Aux commandes de son char, il ne voyait "pratiquement rien" une fois débarqué sur la plage. Soixante-dix ans plus tard, William Gast, vétéran américain, craint toujours d'avoir roulé sur les corps de ses camarades cloués par les tirs allemands sur Omaha "la sanglante".

William Gast, petit gamin de Pennsylvanie (est), avait 19 ans ce matin du 6 juin 1944 lorsqu'il débarqua à 06H20 sur Omaha Beach, à "H-10, dix minutes avant l'heure prévue".

Il était en avance pour la guerre, mais ne sait plus pourquoi. "Je ne savais même pas ce que je faisais là", sourit-il. A 89 ans, si certains souvenirs s'étiolent, d'autres restent bien vivaces.

Comme ces entraînements répétés en Angleterre à charger de nuit son char Sherman sur une péniche de débarquement et de partir en mer quelques heures avant de revenir au port. "Jusqu'au soir où on est parti et on n'est pas revenu. On y était".

Il se souvient bien aussi du capitaine de la péniche de débarquement qui lui avait promis de les approcher suffisamment du rivage afin que les trois chars qu'elle transportait ne soient pas submergés, comme tant d'autres ce matin-là.

L'autre unité de chars à débarquer sur Omaha aura moins de chances: 27 des 32 chars amphibies lancés en mer à plus de cinq kilomètres des côtes ont coulé avant d'atteindre le rivage en raison d'une météo capricieuse.

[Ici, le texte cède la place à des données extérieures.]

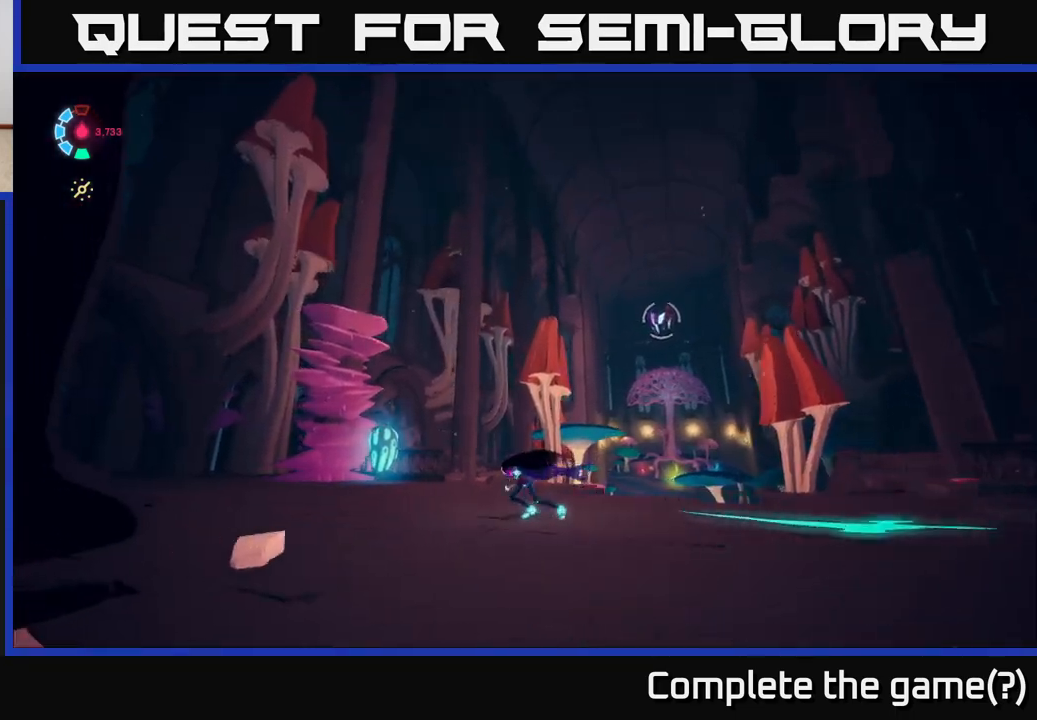
{"buttons": [], "left_stick": "left", "right_stick": "right", "events": [[250, "left_stick", "left"], [383, "L2", "up"]]}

"On nous a donné l'ordre d'y aller, on a allumé les moteurs, la rampe s'est abaissée". Le jeune conducteur de char élance son engin au milieu des gerbes d'eau et de sable provoquées par les obus allemands. Il "sent les chenilles patiner" avant de finalement prendre prise sur le fond sablonneux et de prendre position sur la plage.

- Comme des pavés contre une voiture -

Dans le siège du conducteur, William Gast tente d'orienter son char à l'aide d'un petit périscope. "Vous imaginez ce qu'on peut voir: pratiquement rien". Le commandant du char doit lui dire d'aller à gauche ou à droite en le frappant sur l'épaule correspondante.

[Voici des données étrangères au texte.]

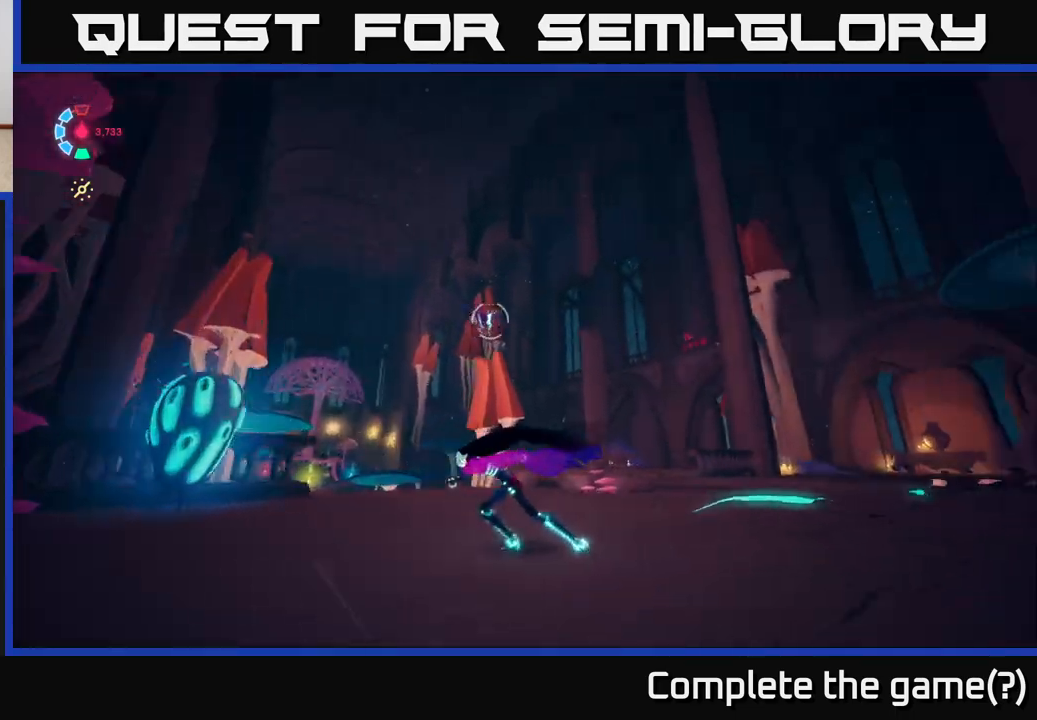
{"buttons": [], "left_stick": "center", "right_stick": "center", "events": [[300, "right_stick", "down-right"], [333, "left_stick", "center"], [400, "right_stick", "center"]]}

Cette incapacité à distinguer son chemin lui fait craindre d'avoir roulé sur le corps de camarades qui s'entassent et se font massacrer sur la plage à mesure que les vagues de débarquement se succèdent sans réussir à percer les défenses allemandes.

"Le plus triste, c'est que j'ai pu rouler sur les miens. Et si je l'ai fait, je ne le sais même pas et je ne peux pas m'empêcher d'y penser".

De l'autre côté du blindage, la fureur. Le caporal Gast entend "les balles de mitrailleuses frapper le char comme si on avait jeté des pavés sur une voiture".

"Je ne peux pas vraiment dire ce qu'il s'est passé, on ne réfléchissait pas trop. J'avais une peur bleue", avoue le vieil homme, tout en disant avoir agi avec "automatisme". "On faisait ce qu'on devait faire, ce qu'on nous ordonnait de faire".

A la mi-journée, près de 19.000 soldats américains ont débarqué à Omaha mais restent cloués sur la plage. Plus tard dans l'après-midi, des soldats du génie réussissent à ouvrir une brèche à l'explosif dans un mur de béton construit par les Allemands.

Les Américains laisseront 2.000 morts, blessés et disparus sur la plage d'Omaha, désormais surnommée la "sanglante". Sur les 15 chars de la compagnie de William Gast, cinq en sont sortis indemnes.

Le vieil homme, décoré au printemps de la Légion d'honneur lors d'une cérémonie à l'ambassade de France à Washington, ne compte pas retourner en Normandie. Pour "ne pas remuer" les souvenirs, selon son fils.